Mark Sweeney now, on preservation planning and [first] user interface.
Preservation is crucial for access. Their guiding principles:
– aggregate, serve, and preserve; do so consistently with missions and philosophies of NEH and LC (open/perpetual access to public; preservation of the assets that NDNP builds;
– demonstrate good use of taxpayer money);
– phased develpment (develop incrementally, keep door open for new options)
What’s open mean to them: freely accessible; available to use and re-use; persistent identification to support citation; open technical formats; interoperability and modular architecture; open-source software. (YAY.)
The only thing that is certain is change. Change in technologies available; change in user expectations; change in preservation models.
How do we plan for the future? Content is more important than today’s system. Design “system” to be expandable and interoperable with other systems; explicitly incorporate a dev’t phase.
Practical concerns: out-of-the-box solutions have preservation challenges, so they’re doing a lot of from-scratch development with an eye to making it easy for future generations to modify it. They’re building on LC’s expertise and experience today with metadata formats. They expect to learn from their awardees.
They’re aiming to interact with different archival and data needs, and have tools to ingest, manage and distribute the data.
They distinguish between information object and data object. Info. object: original newspaper or microfilm. Data object is the digital surrogate (interesting use of the word -vz): TIFF, JP2, PDF, OCR‘d text, structural metadata etc. Their archival master format is TIFF; their production master format is JPEG 2000. PDF is the derivative (end-user-oriented?) format.
More information about NDNP (including a lot of information on its technical specs) can be found on its website.
The prototype interface beta is available in the LC newspaper reading library. It’s behind a firewall, but from what I understand they expect to release it into the wild by end of January or beginning of February 2007.

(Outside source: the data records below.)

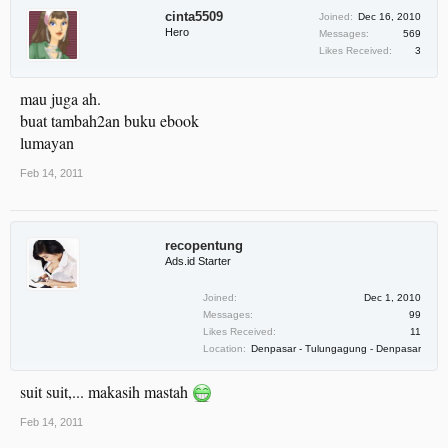
cinta5509
Joined:
Dec 16, 2010
Hero
Messages:
569
Likes Received:
3
mau juga ah.
buat tambah2an buku ebook
lumayan
Feb 14, 2011
recopentung
Ads.id Starter
Joined:
Dec 1, 2010
Messages:
99
Likes Received:
11
Location:
Denpasar - Tulungagung - Denpasar
suit suit,... makasih mastah
Feb 14, 2011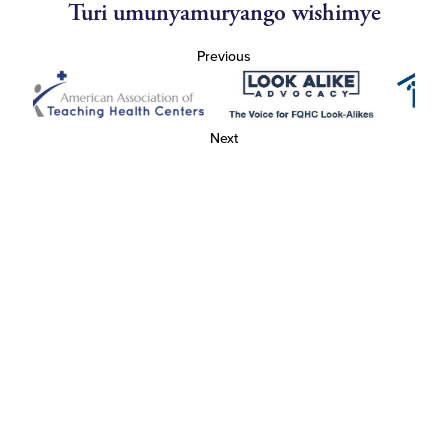
Turi umunyamuryango wishimye
Previous
Next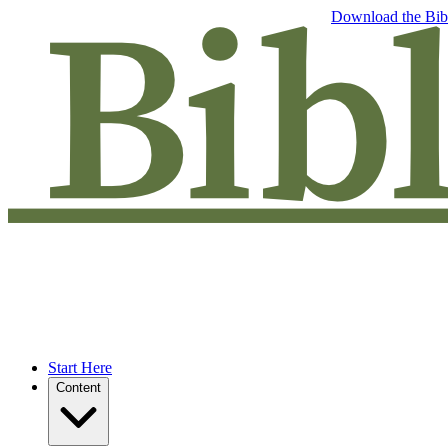
Free eBook: 5 tips to jumpstart your Bible study —
Download the Bib
Start Here
Content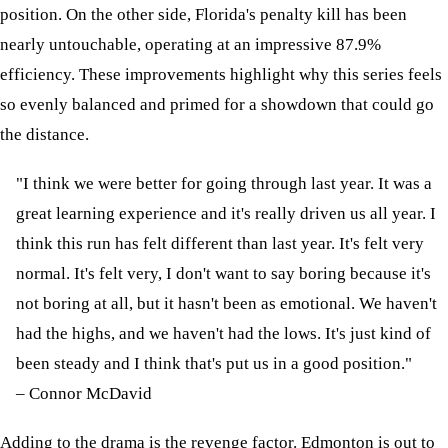
position. On the other side, Florida's penalty kill has been
nearly untouchable, operating at an impressive 87.9%
efficiency. These improvements highlight why this series feels
so evenly balanced and primed for a showdown that could go
the distance.
"I think we were better for going through last year. It was a
great learning experience and it's really driven us all year. I
think this run has felt different than last year. It's felt very
normal. It's felt very, I don't want to say boring because it's
not boring at all, but it hasn't been as emotional. We haven't
had the highs, and we haven't had the lows. It's just kind of
been steady and I think that's put us in a good position."
– Connor McDavid
Adding to the drama is the revenge factor. Edmonton is out to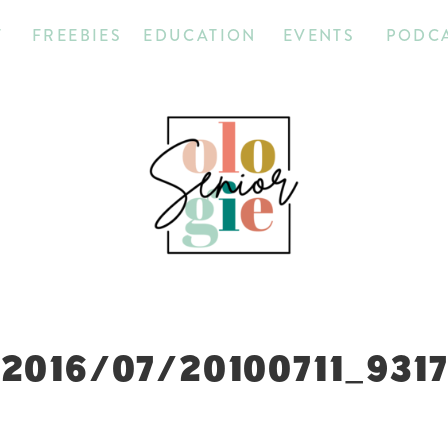
T
FREEBIES
EDUCATION
EVENTS
PODC
2016/07/20100711_931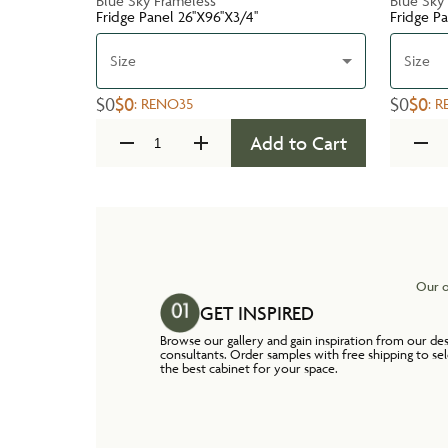
Blue Sky Frameless
Blue Sky
Fridge Panel 26''X96''X3/4''
Fridge Pa
Size
Size
$0
$0
$0
$0
:
RENO35
:
R
Add to Cart
Our o
GET INSPIRED
Browse our gallery and gain inspiration from our de
consultants. Order samples with free shipping to se
the best cabinet for your space.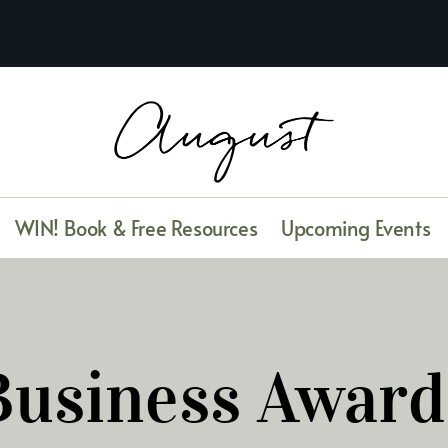
WIN! Book & Free Resources
Upcoming Events
Business Award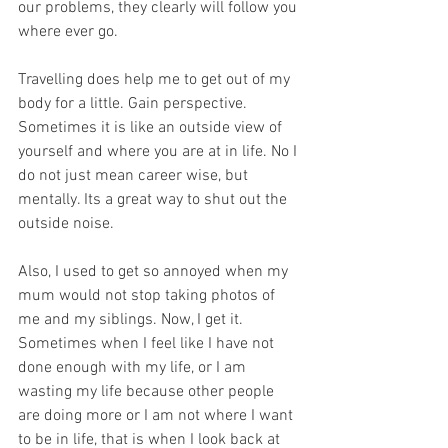
our problems, they clearly will follow you 
where ever go. 
Travelling does help me to get out of my 
body for a little. Gain perspective. 
Sometimes it is like an outside view of 
yourself and where you are at in life. No I 
do not just mean career wise, but 
mentally. Its a great way to shut out the 
outside noise. 
Also, I used to get so annoyed when my 
mum would not stop taking photos of 
me and my siblings. Now, I get it. 
Sometimes when I feel like I have not 
done enough with my life, or I am 
wasting my life because other people 
are doing more or I am not where I want 
to be in life, that is when I look back at 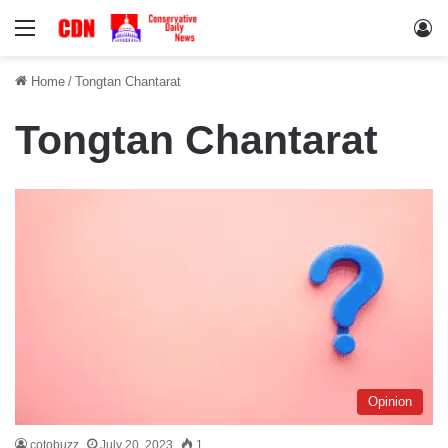
Menu
Lo
Home
/
Tongtan Chantarat
Tongtan Chantarat
Opinion
cotobuzz
July 20, 2023
1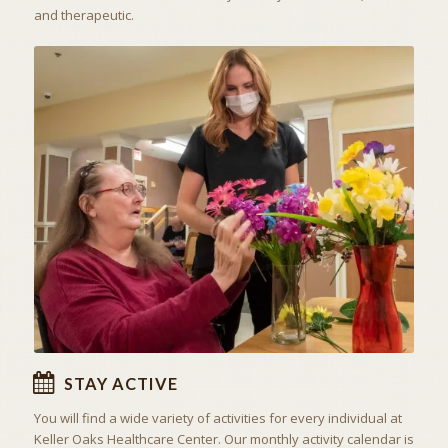
and therapeutic.
ACTIVITIES & EXCURSIONS
STAY ACTIVE
STAY ACTIVE
You will find a wide variety of activities for every individual at
Keller Oaks Healthcare Center
. Our monthly activity calendar is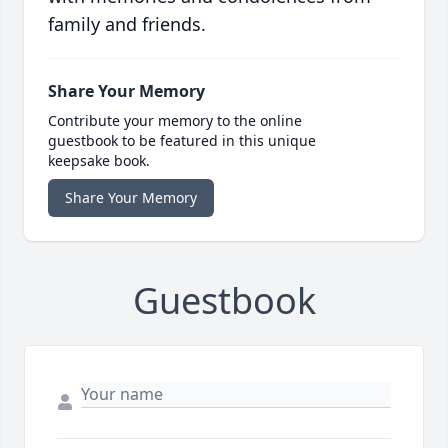
family and friends.
Share Your Memory
Contribute your memory to the online
guestbook to be featured in this unique
keepsake book.
Share Your Memory
Guestbook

Q&A. Mark mentioned that their OCR (which they show you upon request! that’s cool) is uncorrected/unproofread. I wonder if they use it in searching, and if so, how they account for inaccuracies? Mark says: currently it’s not a requirement that the participants correct the OCR, although some correct headlines and important stuff like that. The assumption is that significant words are going to appear multiple times; so if you bomb on recognizing the first couple of occurrences, there’d still be a good chance of it being recognized. They’ve thought of asking the reader community to help with proofreading, but that’s not part of the current development phase. That’s fair enough: the enterprise is huge, this is a beginning phase, and they’re already doing a marvelous job.

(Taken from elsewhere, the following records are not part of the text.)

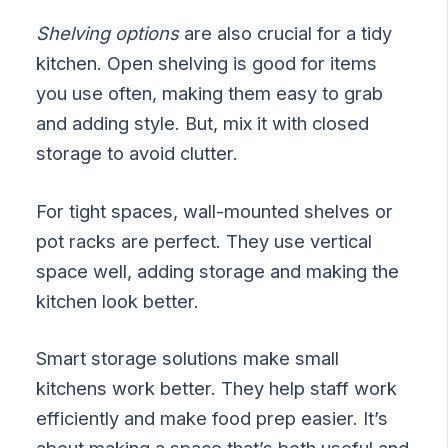
Shelving options
are also crucial for a tidy
kitchen. Open shelving is good for items
you use often, making them easy to grab
and adding style. But, mix it with closed
storage to avoid clutter.
For tight spaces, wall-mounted shelves or
pot racks are perfect. They use vertical
space well, adding storage and making the
kitchen look better.
Smart storage solutions make small
kitchens work better. They help staff work
efficiently and make food prep easier. It’s
about making a space that’s both useful and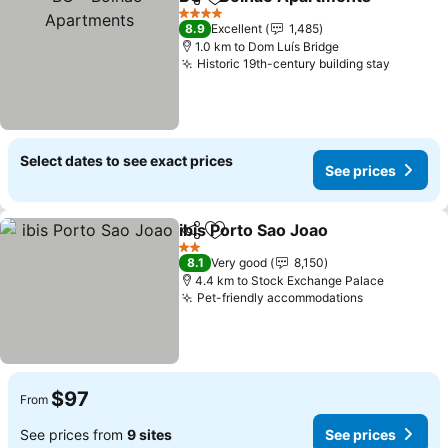
Share
Add to favorites
4 Stars
8.9
Excellent
1,485
1.0 km to Dom Luís Bridge
Historic 19th-century building stay
Select dates to see exact prices
See prices
ibis Porto Sao Joao
Share
Add to favorites
2 Stars
8.1
Very good
8,150
4.4 km to Stock Exchange Palace
Pet-friendly accommodations
$97
From
See prices from
9 sites
See prices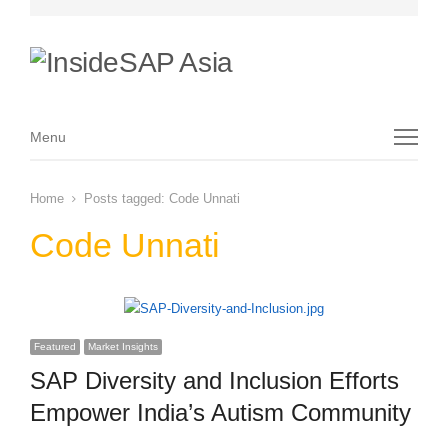
Menu
Menu
Home
Posts tagged:
Code Unnati
Code Unnati
Featured
Market Insights
SAP Diversity and Inclusion Efforts
Empower India’s Autism Community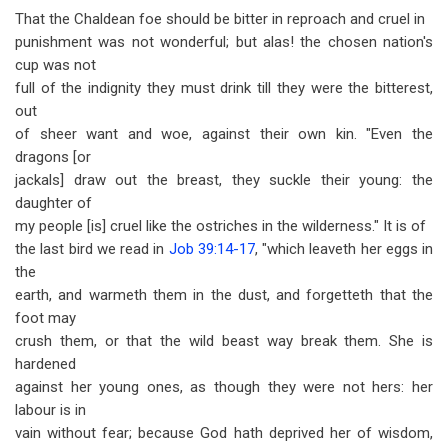
That the Chaldean foe should be bitter in reproach and cruel in
punishment was not wonderful; but alas! the chosen nation's
cup was not
full of the indignity they must drink till they were the bitterest,
out
of sheer want and woe, against their own kin. "Even the
dragons [or
jackals] draw out the breast, they suckle their young: the
daughter of
my people [is] cruel like the ostriches in the wilderness." It is of
the last bird we read in
Job 39:14-17
, "which leaveth her eggs in
the
earth, and warmeth them in the dust, and forgetteth that the
foot may
crush them, or that the wild beast way break them. She is
hardened
against her young ones, as though they were not hers: her
labour is in
vain without fear; because God hath deprived her of wisdom,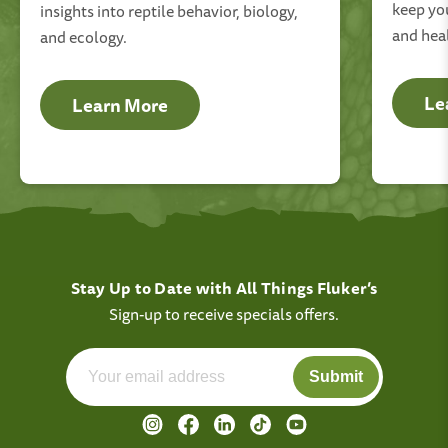
keep you
insights into reptile behavior, biology,
and hea
and ecology.
Le
Learn More
Stay Up to Date with All Things Fluker’s
Sign-up to receive specials offers.
Submit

Mary Molinaro from Univ. of KY: with OCR, they’re finding the need to strike the balance between good and good-enough. It comes down to the quality of the microfilm, but the OCR technology is actually really good, and is good enough. From their perspective, it wouldn’t be worth it to go back and correct it all. Newspapers are very challenging digitization subjects.
Mark: newspapers are great because they’re so interesting to so many people. This newspaper repository is the first true digital repository that LC has built. On several different levels, this program is a prototype for other such programs, with different digitized objects.
Other questions are about the interface prototype, so I won’t reproduce them since I can’t show you the prototype itself. :) If you’re at one of the institutions developing the initial phase of this program, you’ll be able to see it around mid-October.